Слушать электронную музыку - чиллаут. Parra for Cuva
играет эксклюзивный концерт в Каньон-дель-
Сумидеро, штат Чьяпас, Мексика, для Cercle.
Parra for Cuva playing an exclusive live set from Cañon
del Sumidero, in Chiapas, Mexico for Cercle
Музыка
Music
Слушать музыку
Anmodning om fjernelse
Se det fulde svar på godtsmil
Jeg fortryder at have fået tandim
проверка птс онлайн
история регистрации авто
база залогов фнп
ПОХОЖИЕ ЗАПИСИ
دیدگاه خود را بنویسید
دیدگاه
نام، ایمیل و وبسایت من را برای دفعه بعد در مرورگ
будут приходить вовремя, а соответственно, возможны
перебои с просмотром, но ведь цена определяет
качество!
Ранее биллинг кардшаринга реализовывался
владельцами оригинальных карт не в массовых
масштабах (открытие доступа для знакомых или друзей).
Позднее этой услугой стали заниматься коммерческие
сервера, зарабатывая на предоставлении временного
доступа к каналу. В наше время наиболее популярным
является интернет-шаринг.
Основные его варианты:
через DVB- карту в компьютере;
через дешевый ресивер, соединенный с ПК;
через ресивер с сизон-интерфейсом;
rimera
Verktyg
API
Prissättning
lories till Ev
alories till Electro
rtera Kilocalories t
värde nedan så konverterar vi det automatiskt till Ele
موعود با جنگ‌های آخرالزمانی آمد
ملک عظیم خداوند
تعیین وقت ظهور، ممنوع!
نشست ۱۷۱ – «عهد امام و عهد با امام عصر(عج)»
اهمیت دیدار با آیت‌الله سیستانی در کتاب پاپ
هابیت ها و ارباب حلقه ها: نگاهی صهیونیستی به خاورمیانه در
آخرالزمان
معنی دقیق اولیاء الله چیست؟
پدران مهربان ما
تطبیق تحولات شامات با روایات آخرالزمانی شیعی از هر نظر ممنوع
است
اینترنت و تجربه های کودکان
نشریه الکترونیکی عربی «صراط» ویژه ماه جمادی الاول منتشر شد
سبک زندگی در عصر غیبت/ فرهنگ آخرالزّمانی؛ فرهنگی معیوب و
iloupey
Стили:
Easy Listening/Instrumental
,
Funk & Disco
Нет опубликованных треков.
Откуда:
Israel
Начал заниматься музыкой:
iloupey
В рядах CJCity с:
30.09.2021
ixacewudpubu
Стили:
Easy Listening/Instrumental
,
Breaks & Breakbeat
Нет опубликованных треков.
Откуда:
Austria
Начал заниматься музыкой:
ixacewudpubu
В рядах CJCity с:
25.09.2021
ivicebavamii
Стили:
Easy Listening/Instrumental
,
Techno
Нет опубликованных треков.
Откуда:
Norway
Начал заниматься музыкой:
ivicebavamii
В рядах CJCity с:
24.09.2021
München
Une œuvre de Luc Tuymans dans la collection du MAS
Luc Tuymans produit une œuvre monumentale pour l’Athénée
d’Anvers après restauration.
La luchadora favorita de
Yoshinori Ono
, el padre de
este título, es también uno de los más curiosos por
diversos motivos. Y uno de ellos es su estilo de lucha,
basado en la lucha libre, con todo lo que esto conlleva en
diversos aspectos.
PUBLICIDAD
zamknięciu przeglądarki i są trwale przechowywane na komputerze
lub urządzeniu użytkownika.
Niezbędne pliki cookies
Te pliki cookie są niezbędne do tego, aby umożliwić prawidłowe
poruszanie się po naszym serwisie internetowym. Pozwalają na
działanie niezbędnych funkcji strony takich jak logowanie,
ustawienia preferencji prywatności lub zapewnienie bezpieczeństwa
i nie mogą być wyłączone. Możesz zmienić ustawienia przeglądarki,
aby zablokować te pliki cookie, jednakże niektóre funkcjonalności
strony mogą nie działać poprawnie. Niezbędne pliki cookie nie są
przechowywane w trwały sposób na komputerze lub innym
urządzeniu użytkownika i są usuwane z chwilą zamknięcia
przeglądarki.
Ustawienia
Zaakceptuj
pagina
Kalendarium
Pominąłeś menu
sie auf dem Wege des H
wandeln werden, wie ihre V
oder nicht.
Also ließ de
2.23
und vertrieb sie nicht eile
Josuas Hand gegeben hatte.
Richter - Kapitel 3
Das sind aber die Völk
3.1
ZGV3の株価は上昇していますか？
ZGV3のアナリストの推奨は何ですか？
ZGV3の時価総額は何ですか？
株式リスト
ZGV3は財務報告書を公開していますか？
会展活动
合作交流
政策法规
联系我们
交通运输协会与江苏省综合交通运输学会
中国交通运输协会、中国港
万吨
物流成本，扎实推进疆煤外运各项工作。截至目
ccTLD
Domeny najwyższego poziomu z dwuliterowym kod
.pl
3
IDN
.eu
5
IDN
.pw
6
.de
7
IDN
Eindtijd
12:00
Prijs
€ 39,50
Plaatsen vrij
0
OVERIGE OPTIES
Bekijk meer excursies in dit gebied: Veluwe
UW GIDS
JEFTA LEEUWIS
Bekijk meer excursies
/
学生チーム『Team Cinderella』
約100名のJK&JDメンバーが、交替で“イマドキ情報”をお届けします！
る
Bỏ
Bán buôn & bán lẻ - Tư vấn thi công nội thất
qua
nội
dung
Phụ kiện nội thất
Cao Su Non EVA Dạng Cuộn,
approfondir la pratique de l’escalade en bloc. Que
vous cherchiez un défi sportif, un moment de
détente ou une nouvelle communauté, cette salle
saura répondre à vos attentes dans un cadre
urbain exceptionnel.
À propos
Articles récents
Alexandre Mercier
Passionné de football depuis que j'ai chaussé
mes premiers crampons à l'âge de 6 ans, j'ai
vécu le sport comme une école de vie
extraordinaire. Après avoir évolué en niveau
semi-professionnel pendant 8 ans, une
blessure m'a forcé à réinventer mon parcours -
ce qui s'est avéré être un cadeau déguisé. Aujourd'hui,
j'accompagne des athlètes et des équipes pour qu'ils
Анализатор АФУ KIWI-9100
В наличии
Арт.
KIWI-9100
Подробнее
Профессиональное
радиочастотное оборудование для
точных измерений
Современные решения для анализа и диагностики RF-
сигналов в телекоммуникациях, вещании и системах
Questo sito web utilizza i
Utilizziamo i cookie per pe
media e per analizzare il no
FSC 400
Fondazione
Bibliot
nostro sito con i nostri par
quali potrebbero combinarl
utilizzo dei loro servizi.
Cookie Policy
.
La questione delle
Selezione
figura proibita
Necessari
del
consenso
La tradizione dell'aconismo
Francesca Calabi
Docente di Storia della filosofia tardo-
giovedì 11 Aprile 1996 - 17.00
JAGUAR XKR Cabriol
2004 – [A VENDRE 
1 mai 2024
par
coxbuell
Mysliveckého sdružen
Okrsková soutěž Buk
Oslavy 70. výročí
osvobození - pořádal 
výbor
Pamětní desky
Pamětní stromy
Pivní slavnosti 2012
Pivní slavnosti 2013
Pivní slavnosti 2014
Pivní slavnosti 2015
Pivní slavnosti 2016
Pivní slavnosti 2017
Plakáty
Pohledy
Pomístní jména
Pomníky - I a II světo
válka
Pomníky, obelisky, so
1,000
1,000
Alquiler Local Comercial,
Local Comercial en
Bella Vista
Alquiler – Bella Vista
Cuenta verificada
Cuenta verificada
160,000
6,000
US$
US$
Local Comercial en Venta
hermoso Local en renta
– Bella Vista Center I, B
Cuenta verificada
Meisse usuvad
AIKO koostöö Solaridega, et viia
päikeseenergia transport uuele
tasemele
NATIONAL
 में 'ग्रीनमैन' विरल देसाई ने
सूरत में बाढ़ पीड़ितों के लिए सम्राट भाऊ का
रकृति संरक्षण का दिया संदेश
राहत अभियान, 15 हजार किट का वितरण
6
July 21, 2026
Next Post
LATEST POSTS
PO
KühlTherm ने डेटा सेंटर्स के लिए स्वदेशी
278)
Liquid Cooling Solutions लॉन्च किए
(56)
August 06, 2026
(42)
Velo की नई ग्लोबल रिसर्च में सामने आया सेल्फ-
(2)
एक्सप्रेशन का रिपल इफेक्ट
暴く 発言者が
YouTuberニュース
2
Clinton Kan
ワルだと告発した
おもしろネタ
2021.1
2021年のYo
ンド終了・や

------------------------------------------------------------

THE PROBLEM:
Update the material starting at its first line and ending at the line containing "Слушать музыку" by replacing "exclusive" with "special" and leaving everything else unchanged. Give only those lines.

RESULT FOR THIS TASK:
Слушать электронную музыку - чиллаут. Parra for Cuva
играет эксклюзивный концерт в Каньон-дель-
Сумидеро, штат Чьяпас, Мексика, для Cercle.
Parra for Cuva playing an special live set from Cañon
del Sumidero, in Chiapas, Mexico for Cercle
Музыка
Music
Слушать музыку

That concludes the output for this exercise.